WORK ORDER A
Quote the stretch of the extract on sperm extenders from "Five hours after" through "and all males.".
WORK ORDER B
In the extract on sperm extenders, which extender gave results at every evaluation hour for all males?

SELECTED EXTRACT

Five hours after thawing, many samples frozen with the skimmed milk extender were found to no longer contain motile spermatozoa. Specifically, data could be obtained neither from male 2 samples frozen with this extender in H2 or H5, nor from male 1, nor from the pool of samples in H5 with the skimmed milk extender. Male 3 did not provide any ejaculate reaching H5 with motile sperm with the Thilmant extender. However, the frozen samples with the IMIDA extender provided results at all hours of evaluation and all males.
Comparison of extenders by subjective microscopic observation (Table 9, Table 10, Table 11 and Table 12) revealed less significant differences than the CASA evaluation system. However, it is interesting to mention that the skim milk extender is also the one that offered the lowest averages throughout this evaluation, with significant differences especially in the freshly thawed samples (H0). The averages for the Thilmant and IMIDA extenders were more similar.

SUPPLIED INFORMATION
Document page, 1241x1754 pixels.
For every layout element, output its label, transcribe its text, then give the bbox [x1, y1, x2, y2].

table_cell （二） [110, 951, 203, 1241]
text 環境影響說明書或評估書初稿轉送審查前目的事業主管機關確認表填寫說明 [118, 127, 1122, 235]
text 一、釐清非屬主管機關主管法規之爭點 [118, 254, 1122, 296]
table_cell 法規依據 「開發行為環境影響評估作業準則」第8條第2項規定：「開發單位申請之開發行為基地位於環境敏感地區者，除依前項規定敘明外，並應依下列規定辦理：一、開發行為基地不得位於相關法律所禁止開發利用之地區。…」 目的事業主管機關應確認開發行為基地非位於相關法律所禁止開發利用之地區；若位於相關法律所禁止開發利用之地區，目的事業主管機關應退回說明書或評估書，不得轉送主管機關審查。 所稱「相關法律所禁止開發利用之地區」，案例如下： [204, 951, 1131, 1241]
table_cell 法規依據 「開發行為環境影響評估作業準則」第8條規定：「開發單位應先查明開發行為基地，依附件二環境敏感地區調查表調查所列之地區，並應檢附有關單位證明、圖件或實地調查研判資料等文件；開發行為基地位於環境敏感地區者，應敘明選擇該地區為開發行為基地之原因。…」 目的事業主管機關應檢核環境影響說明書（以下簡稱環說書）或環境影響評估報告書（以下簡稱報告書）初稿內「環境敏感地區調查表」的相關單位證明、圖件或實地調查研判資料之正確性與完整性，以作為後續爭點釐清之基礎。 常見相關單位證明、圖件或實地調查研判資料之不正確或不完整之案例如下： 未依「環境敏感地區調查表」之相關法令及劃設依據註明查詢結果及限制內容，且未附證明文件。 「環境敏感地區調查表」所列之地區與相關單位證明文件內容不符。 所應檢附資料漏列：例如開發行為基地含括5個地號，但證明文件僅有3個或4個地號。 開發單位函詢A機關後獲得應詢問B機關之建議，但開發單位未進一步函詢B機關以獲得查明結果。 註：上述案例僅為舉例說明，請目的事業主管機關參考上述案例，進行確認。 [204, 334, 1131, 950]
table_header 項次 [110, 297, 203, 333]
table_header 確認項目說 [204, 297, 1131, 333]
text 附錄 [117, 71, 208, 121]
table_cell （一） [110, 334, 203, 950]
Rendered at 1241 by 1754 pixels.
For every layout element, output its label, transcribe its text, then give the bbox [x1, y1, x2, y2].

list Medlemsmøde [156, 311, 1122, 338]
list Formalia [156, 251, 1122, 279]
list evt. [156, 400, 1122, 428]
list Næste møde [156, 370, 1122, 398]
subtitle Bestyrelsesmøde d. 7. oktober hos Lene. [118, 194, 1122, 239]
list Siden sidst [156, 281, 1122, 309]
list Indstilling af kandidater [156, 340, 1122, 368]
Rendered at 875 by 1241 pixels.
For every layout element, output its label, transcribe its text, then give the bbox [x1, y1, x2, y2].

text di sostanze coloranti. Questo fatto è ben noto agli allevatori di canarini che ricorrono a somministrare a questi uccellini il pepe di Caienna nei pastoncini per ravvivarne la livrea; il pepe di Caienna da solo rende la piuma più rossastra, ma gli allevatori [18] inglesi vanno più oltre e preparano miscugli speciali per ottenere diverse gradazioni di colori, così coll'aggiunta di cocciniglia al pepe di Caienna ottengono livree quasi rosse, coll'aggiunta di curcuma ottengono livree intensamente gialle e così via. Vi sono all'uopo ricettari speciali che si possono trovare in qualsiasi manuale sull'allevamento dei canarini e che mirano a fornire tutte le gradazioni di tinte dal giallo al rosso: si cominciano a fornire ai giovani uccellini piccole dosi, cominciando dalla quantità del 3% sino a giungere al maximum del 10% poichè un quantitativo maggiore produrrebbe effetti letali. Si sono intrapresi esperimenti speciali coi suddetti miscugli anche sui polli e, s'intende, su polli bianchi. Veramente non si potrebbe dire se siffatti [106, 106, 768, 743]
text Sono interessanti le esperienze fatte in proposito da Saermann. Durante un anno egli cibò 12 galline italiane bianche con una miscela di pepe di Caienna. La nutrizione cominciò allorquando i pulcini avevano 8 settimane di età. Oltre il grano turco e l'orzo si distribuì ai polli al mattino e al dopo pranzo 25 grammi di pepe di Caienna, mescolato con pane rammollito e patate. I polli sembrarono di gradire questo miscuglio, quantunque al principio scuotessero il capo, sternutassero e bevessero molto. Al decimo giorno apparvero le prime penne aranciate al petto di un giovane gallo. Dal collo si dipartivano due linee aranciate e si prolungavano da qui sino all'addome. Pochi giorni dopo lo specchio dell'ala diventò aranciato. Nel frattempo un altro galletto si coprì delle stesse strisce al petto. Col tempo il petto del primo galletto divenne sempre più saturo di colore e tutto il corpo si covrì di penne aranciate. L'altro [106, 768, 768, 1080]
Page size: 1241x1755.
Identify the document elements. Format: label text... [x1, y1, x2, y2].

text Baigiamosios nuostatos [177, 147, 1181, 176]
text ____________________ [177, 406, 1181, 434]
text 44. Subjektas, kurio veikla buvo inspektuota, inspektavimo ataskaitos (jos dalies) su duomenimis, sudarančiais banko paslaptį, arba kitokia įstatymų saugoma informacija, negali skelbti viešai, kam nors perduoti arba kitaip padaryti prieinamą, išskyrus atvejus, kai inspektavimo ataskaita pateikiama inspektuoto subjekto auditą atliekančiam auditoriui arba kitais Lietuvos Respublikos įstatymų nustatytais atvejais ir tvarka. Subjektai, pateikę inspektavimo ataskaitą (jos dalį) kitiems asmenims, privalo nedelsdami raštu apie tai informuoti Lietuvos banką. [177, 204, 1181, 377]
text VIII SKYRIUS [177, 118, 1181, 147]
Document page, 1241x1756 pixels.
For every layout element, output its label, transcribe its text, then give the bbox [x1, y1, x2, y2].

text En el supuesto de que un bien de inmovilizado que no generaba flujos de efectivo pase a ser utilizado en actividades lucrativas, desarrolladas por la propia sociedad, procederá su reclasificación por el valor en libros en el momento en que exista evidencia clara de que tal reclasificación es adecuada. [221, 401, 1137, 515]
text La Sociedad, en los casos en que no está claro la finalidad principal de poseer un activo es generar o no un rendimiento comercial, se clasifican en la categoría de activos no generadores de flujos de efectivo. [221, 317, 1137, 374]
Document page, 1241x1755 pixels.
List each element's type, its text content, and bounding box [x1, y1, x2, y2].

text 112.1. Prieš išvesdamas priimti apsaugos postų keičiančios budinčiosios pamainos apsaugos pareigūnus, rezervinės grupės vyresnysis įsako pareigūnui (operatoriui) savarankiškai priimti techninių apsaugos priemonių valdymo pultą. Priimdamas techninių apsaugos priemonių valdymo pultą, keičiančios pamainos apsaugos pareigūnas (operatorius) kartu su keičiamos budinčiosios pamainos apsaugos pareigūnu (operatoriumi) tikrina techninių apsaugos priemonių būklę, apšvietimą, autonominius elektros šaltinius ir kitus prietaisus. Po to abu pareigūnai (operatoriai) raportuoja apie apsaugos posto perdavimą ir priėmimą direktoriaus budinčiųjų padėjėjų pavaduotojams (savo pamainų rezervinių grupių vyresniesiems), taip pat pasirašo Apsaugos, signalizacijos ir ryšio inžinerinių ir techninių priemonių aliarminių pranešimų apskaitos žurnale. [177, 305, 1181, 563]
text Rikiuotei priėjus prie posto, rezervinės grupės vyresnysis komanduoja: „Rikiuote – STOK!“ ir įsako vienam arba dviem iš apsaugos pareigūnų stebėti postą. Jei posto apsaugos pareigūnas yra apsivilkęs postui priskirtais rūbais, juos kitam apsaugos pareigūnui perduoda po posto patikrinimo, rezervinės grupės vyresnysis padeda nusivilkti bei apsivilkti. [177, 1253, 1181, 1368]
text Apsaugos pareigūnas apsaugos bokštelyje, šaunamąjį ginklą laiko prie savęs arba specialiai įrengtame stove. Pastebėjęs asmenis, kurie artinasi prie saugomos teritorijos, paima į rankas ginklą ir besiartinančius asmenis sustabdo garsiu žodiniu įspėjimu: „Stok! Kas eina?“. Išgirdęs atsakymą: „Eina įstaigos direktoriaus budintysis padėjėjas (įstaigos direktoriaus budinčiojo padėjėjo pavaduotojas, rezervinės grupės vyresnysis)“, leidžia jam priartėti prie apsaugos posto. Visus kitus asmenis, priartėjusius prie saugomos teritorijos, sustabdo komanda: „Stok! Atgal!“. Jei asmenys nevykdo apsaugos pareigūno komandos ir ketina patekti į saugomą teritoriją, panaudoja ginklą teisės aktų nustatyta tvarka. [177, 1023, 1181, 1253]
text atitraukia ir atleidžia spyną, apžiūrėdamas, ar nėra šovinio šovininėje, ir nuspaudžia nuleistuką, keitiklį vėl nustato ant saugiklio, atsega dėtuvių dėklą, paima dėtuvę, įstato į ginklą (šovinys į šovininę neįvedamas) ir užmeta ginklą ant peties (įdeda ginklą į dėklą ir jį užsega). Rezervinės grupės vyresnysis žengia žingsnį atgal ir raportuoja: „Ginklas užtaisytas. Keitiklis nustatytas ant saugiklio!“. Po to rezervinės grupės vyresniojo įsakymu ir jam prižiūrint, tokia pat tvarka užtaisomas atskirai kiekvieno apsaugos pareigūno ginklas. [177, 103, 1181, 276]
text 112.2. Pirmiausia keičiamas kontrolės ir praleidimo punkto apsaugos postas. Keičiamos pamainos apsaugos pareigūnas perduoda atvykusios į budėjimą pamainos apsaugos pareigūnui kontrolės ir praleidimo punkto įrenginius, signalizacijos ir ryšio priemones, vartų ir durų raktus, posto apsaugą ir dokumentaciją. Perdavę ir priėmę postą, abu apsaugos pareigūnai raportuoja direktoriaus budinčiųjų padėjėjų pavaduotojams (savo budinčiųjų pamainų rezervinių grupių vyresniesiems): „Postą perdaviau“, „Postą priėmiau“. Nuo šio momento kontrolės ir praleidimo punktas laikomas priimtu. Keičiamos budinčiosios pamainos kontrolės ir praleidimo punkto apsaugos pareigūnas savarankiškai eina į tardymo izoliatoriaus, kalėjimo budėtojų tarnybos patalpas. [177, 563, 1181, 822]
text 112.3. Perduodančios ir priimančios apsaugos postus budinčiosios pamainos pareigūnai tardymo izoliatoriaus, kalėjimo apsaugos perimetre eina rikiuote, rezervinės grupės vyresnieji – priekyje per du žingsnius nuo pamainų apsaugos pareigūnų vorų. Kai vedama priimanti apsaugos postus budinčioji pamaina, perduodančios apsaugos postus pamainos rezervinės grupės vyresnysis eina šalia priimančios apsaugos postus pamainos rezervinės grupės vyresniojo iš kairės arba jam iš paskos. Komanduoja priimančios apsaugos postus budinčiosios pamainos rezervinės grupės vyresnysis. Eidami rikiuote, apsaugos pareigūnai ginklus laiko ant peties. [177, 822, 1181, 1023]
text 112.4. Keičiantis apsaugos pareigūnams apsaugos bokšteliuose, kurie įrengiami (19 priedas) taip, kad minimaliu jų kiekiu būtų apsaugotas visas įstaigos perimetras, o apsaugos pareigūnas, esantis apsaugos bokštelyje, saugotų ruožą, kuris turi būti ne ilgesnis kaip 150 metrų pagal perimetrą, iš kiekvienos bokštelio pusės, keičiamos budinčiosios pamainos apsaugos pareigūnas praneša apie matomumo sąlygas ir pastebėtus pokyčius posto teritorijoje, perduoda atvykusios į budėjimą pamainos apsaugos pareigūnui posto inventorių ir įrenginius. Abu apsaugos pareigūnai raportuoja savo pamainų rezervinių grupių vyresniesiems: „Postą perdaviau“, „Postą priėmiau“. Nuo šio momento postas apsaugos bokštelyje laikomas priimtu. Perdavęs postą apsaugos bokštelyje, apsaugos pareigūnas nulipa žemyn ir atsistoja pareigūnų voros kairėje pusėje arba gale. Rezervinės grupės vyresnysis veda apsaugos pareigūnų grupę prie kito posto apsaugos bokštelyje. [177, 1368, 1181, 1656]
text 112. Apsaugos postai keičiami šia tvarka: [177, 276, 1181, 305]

EXERCISE ANSWER A
Five hours after thawing, many samples frozen with the skimmed milk extender were found to no longer contain motile spermatozoa. Specifically, data could be obtained neither from male 2 samples frozen with this extender in H2 or H5, nor from male 1, nor from the pool of samples in H5 with the skimmed milk extender. Male 3 did not provide any ejaculate reaching H5 with motile sperm with the Thilmant extender. However, the frozen samples with the IMIDA extender provided results at all hours of evaluation and all males.

EXERCISE ANSWER B
The IMIDA extender.